Arthur Bushkin: I do not believe that anyone, regardless of the time period, was able to anticipate how life-changing this technology would become. This was true for the 1960s, the 1990s, and the current day. Yes, some people, whether technologists, business people, or entrepreneurs, foresaw some aspects of the possible future, but at no time in my 50-year career did I ever meet anyone who accurately foresaw the enormity of the impact.
CiviliNation: In the 1970s, you led President Carter’s Privacy Initiative and were the principal U.S. representative at the Organization for Economic Co-Operation and Development on information, computer, and communications policy. What were the main areas of concern back then and how do they differ from the main issues surrounding technology use today?
Arthur Bushkin: By the second half of the 1970s, issues related to the privacy and security of information dominated the public policy discussions of the impact of the networked technology. Of course, they still do, but now we have broader discussions of economic impact, education, democracy and freedom, and so on. Back then, the assumption was that government policy needed to address these issues, and that a solution was possible domestically and that differing national policies could be harmonized internationally. Now, there are many more interrelated issues, technologies, and actors, and simple solutions are simply not possible.
CiviliNation: You’re quite outspoken in your belief that the discourse between our political leaders needs to become more civil. Why are you so passionate about this?

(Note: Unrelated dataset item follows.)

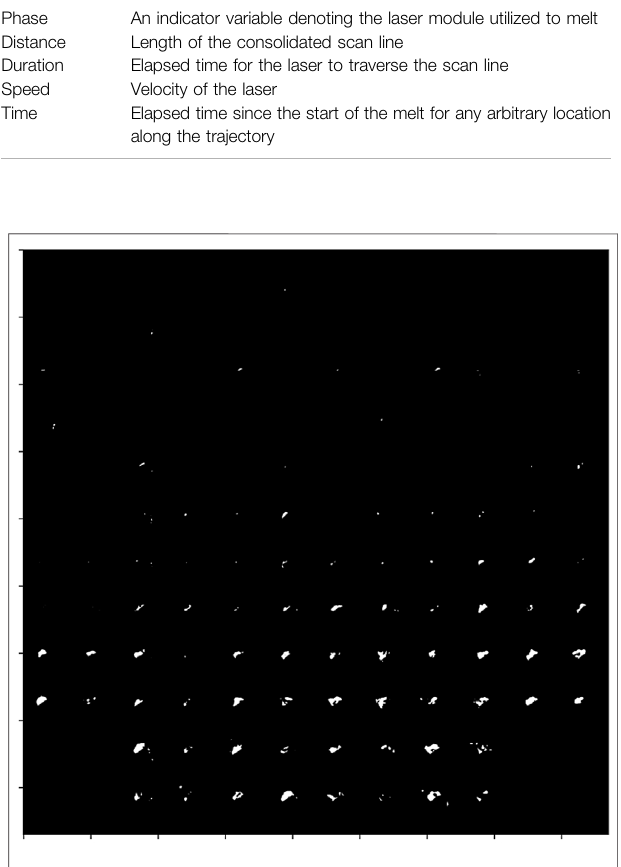
TABLE 2 | Description of trajectory data used as the basis of spatial mapping of the in-situ process data and to detect defects for this analysis. Variable name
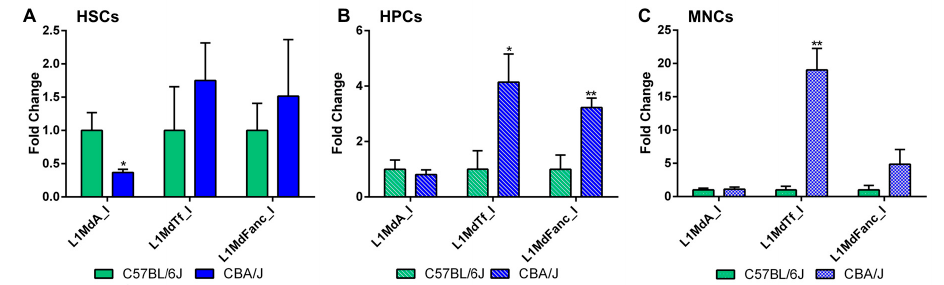
Figure 3. Comparative analysis of expression of three evolutionary distinct LINE-1 elements in the hematopoietic system of C57BL/6J and CBA/J mice: L1MdA_I (0.21 Million years, Myr); L1MdTf_I (0.25 Myr), an L1MdFanc_I (6.80 Myr). The differential expression of LINE-1 elements was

Arthur Bushkin: I believe strongly that all public discourse needs to be more civil, not just between political leaders, but also among the general population. And, add to civility, the need for discourse to be informed. Now that everyone has the ability to publish an opinion on anything that does not make simple solutions more possible; it makes them less possible. And when our political leaders repeat simple slogans, responsible public policy is not possible.
CiviliNation: Do you believe that social networking and other websites have any social or ethical responsibilities to help stem privacy violations and online attacks?
Arthur Bushkin: As a general statement, whether desirable or not, there is a practical limit to the ability of any Web site or communications carrier to monitor its users. Yes, there are undoubtedly egregious behaviors that can be blocked or deleted when detected, and yes, organizations need to adhere to responsible policies, whether self-imposed or government-mandated. However, the users or citizens of any community must accept that they, too, have a responsibility to behave civilly and to identify the inappropriate behavior of others.
CiviliNation: What are three recommendations you can give people for making the Web a more positive and embracing environment for everyone?
Arthur Bushkin: First, be positive and tolerant yourself. Second, be informed and discerning on the issues and the behaviors of others. Third, expect the same of others, whether public officials or your connections on social media. We’re all in this together, and we all are part of the solution.